Il primo motivo è fondato.
4.1. Per orientamento consolidato di questa Corte gli estremi della nullità processuale della sentenza sono integrati nell’ipotesi di assenza della motivazione, quando cioè non sia possibile individuare il percorso argomentativo della pronuncia giudiziale, funzionale alla sua comprensione e alla sua eventuale verifica in sede di impugnazione, ovvero nel caso di motivazione solo apparente, che non costituisce espressione di un autonomo processo deliberativo, quale la sentenza
di appello motivata per relationem alla sentenza di primo grado (cfr., per tutte, Cass. Sez. U. 07/04/2014, nn. 8053 e 8054).
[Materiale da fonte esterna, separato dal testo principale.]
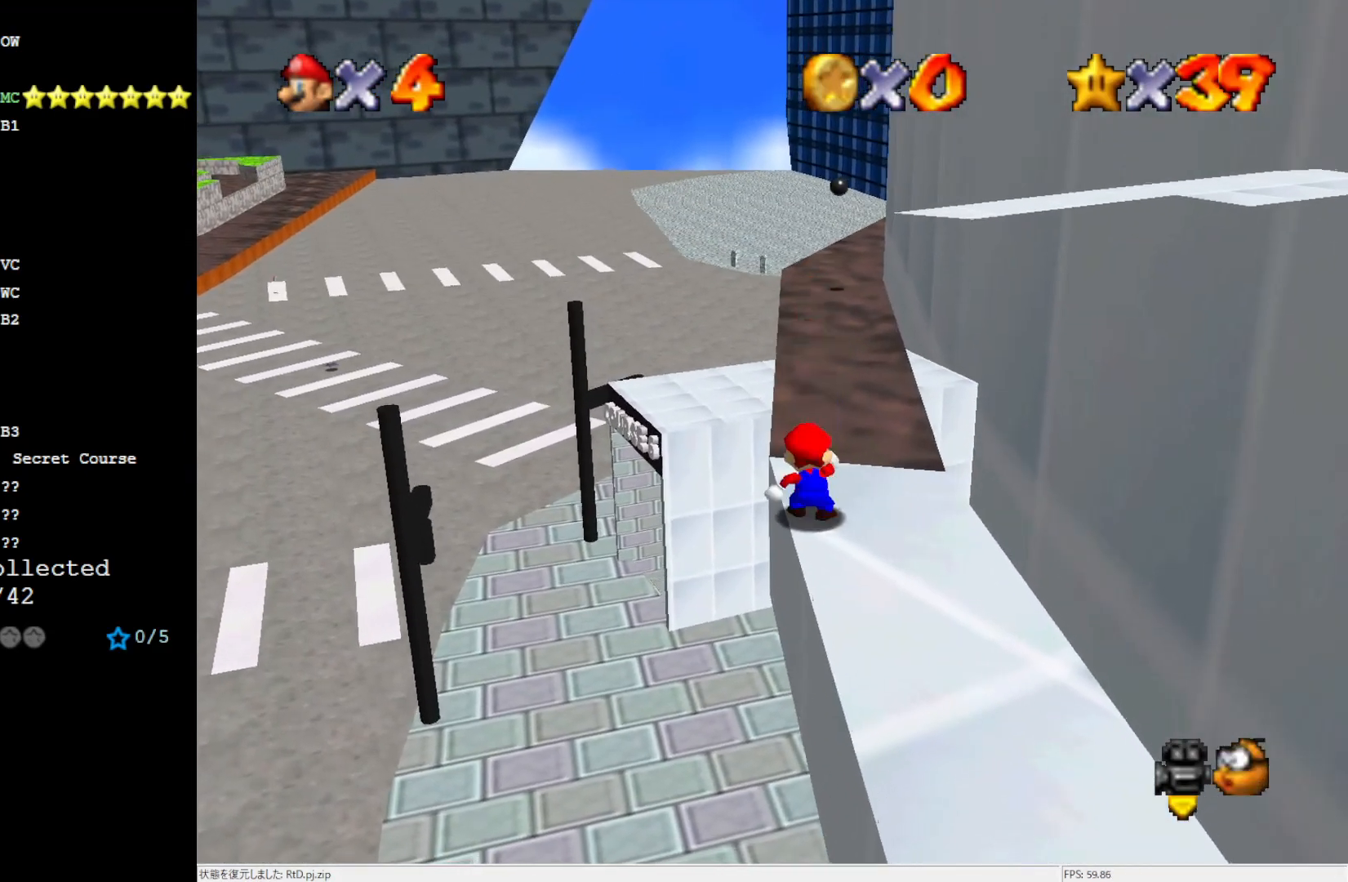
{"buttons": [], "left_stick": "up", "events": [[333, "left_stick", "up"], [367, "A", "down"], [400, "A", "up"]]}
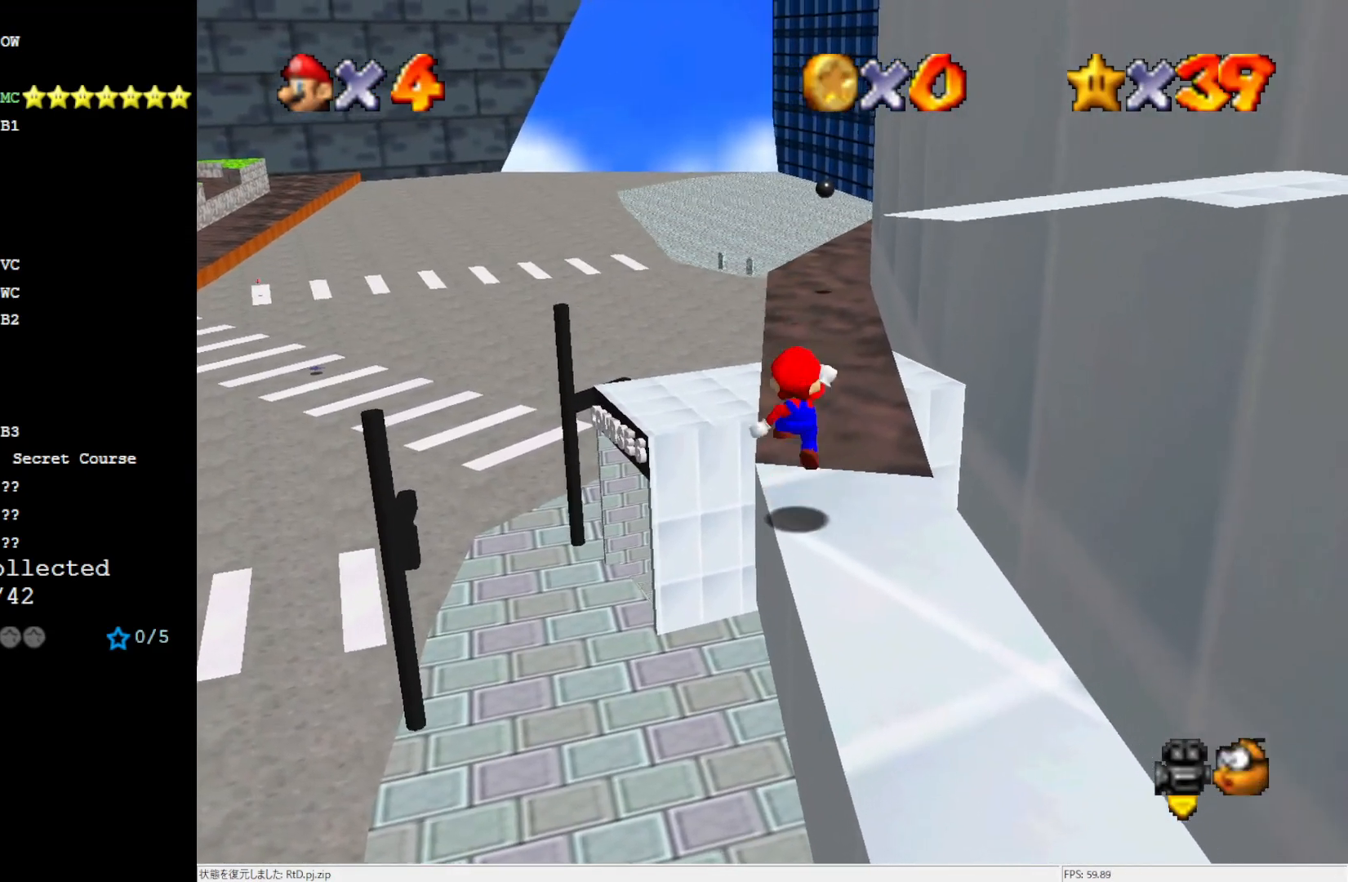
{"buttons": ["A"], "left_stick": "up-left", "events": [[333, "A", "down"], [383, "left_stick", "up-left"]]}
Anche con specifico riferimento al processo tributario si è precisato che è nulla, per violazione degli artt. 36 e 61 del d.lgs. n. 546 del 1992, nonché dell’art. 118 disp. att. cod. proc. civ., la sentenza della commissione tributaria regionale completamente priva dell’illustrazione delle censure mosse dall’appellante alla decisione di primo grado e delle considerazioni che hanno indotto la commissione a disattenderle e che si sia limitata a motivare per relationem alla sentenza impugnata mediante la mera adesione ad essa, poiché, in tal modo, resta impossibile l’individuazione del thema decidendum e delle ragioni poste a fondamento della decisione e non può ritenersi che la condivisione della motivazione impugnata sia stata raggiunta attraverso l’esame e la valutazione dell’infondatezza dei motivi di gravame»; (Cass. 05/10/2018, n. 24452; conf., ex multis, 08/07/2021, n. 19417; 11/11/2020, n. 25325; 14/02/2020, n. 3819; 25/10/2018, n. 27112; 05/11/2018, n. 28139, la quale ha stabilito che « La sentenza d’app ello può essere motivata per relationem, purché il giudice del gravame dia conto, sia pur sinteticamente, delle ragioni della conferma in relazione ai motivi di impugnazione ovvero della identità delle questioni prospettate in appello rispetto a quelle già esaminate in primo grado, sicché dalla lettura della parte motiva di entrambe le sentenze possa ricavarsi un percorso argomentativo esaustivo e coerente, mentre va cassata la decisione con cui la corte territoriale si sia limitata ad aderire alla pronunzia di primo grado in modo acritico senza alcuna valutazione di infondatezza dei motivi di gravame »).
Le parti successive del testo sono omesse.